3.1.1 The research priority in this area is to devise novel therapeutic strategies which are more effective at controlling the inflammation and thereby preventing visual loss. A greater understanding of the disease mechanisms can be achieved by examination of the cells that infiltrate the eye and are present in the ocular fluids. This may identify a cytokine profile produced by the cells which results in aggressive disease and switching these off may be achieved by using other down-regulatory cytokines. In some types of retinal infection, implants containing the therapeutic agent are inserted into the eye and deliver the drug constantly over 6 months. To be able to treat eye inflammation inside the eye has many advantages in that it is likely to be more effective as reliable drug levels are achieved where the drug is needed and all the systemic side effects are avoided.

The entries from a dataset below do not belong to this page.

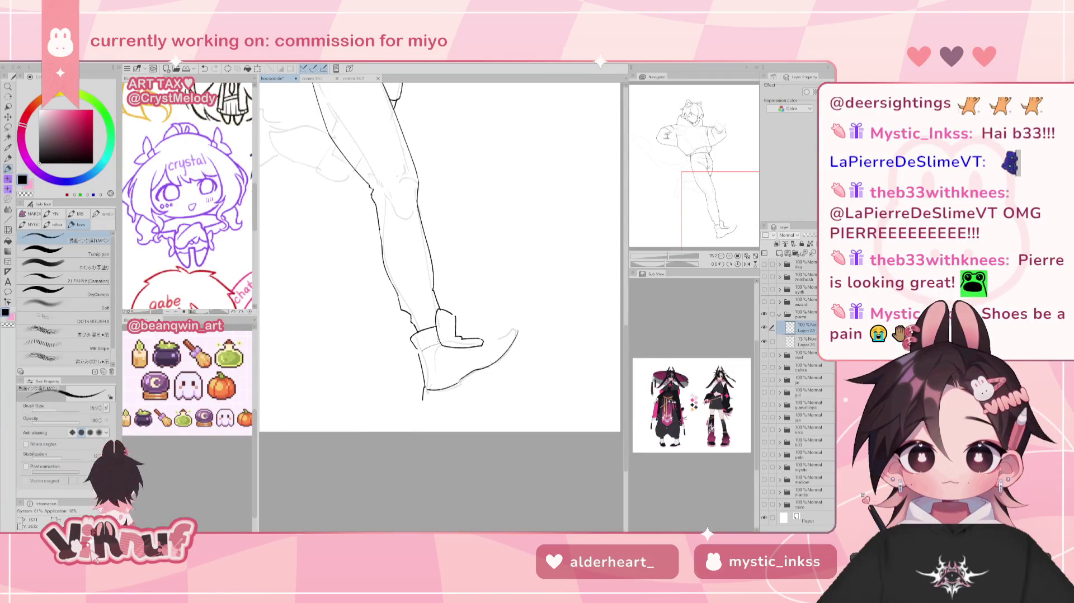
key("h")
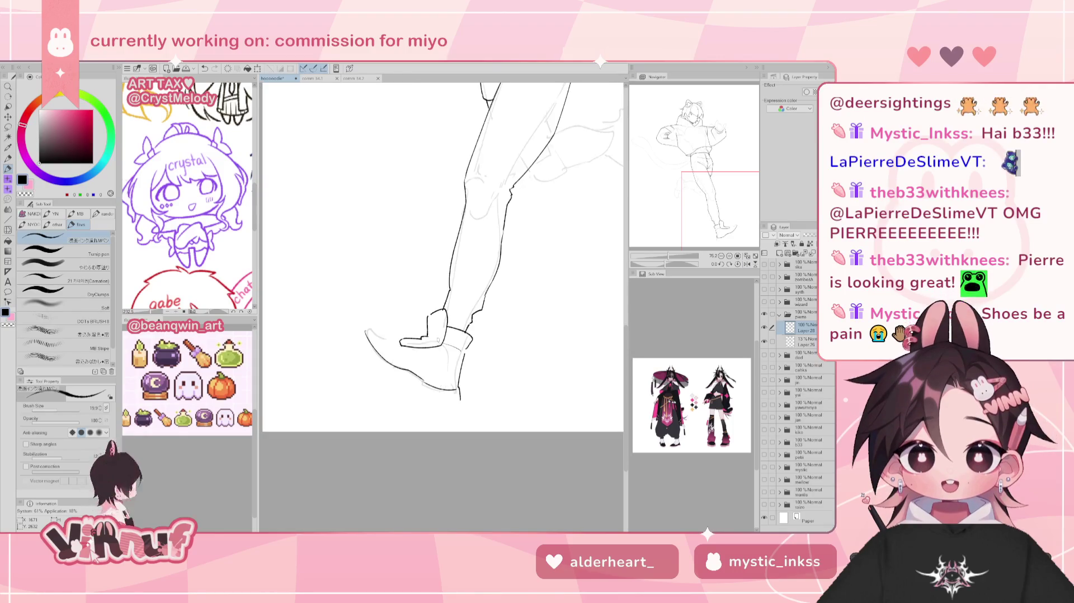
key("h")
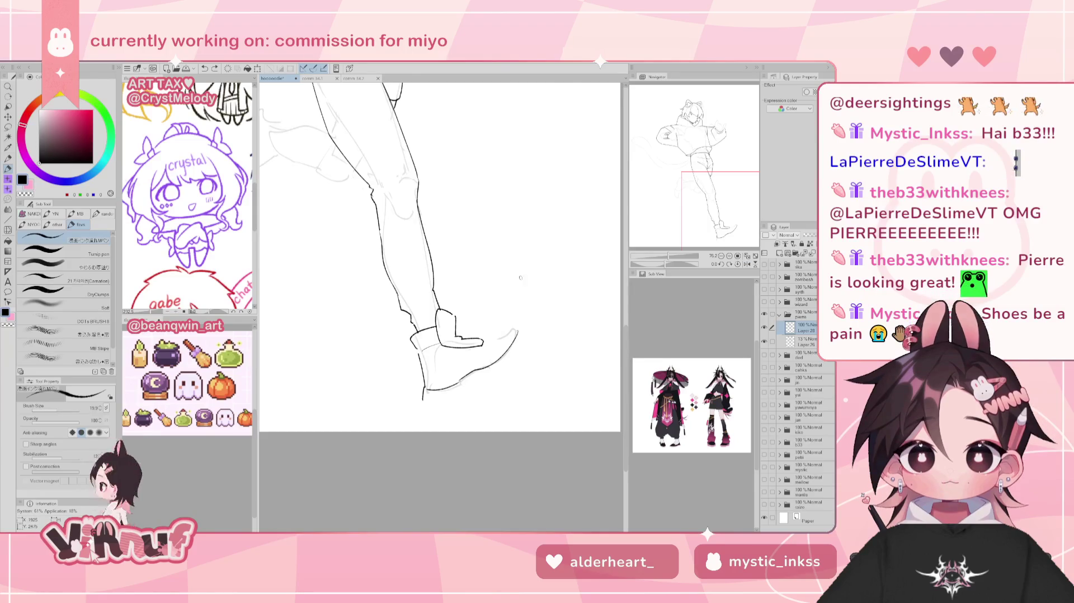
left_click_drag(485, 342, 512, 331)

3.2 New immuno-suppressive drugs can be assessed against current therapy in clinical trials. Many patients are young and healthy apart from their chronic eye problem and therefore it is of major importance that the side effect profile is acceptable for long term treatment. Drugs that could induce disease remission, as has been suggested for interferon alpha, and/or could considerably reduce or replace the need for cortico-steroids, which are the mainstay of treatment, would be ideal.

3.3 Patients with the same clinical phenotype of disease can have very different responses to treatment and visual outcome. Although few types of intraocular inflammation have a strong HLA association, there must be other genetic factors that determine disease out come. This maybe genes that control levels of cytokine production or other immune signals or genes which control processes that metabolise drugs or a myriad of other processes which are involved. By dissecting out these parameters in carefully phenotyped patients, it may be possible to identify patients who will do badly and lose vision. The aim then would be to target these patents for earlier more aggressive treatment to try and prevent this from occurring.

3.4 Small scale series over the years have reported a beneficial effect of vitrectomy in the management of various forms of uveitis. No large scale series has yet reported on this and again the potential exists within the UK to co-ordinate a large scale investigation on the role of vitrectomy surgery in the management of uveitic disease.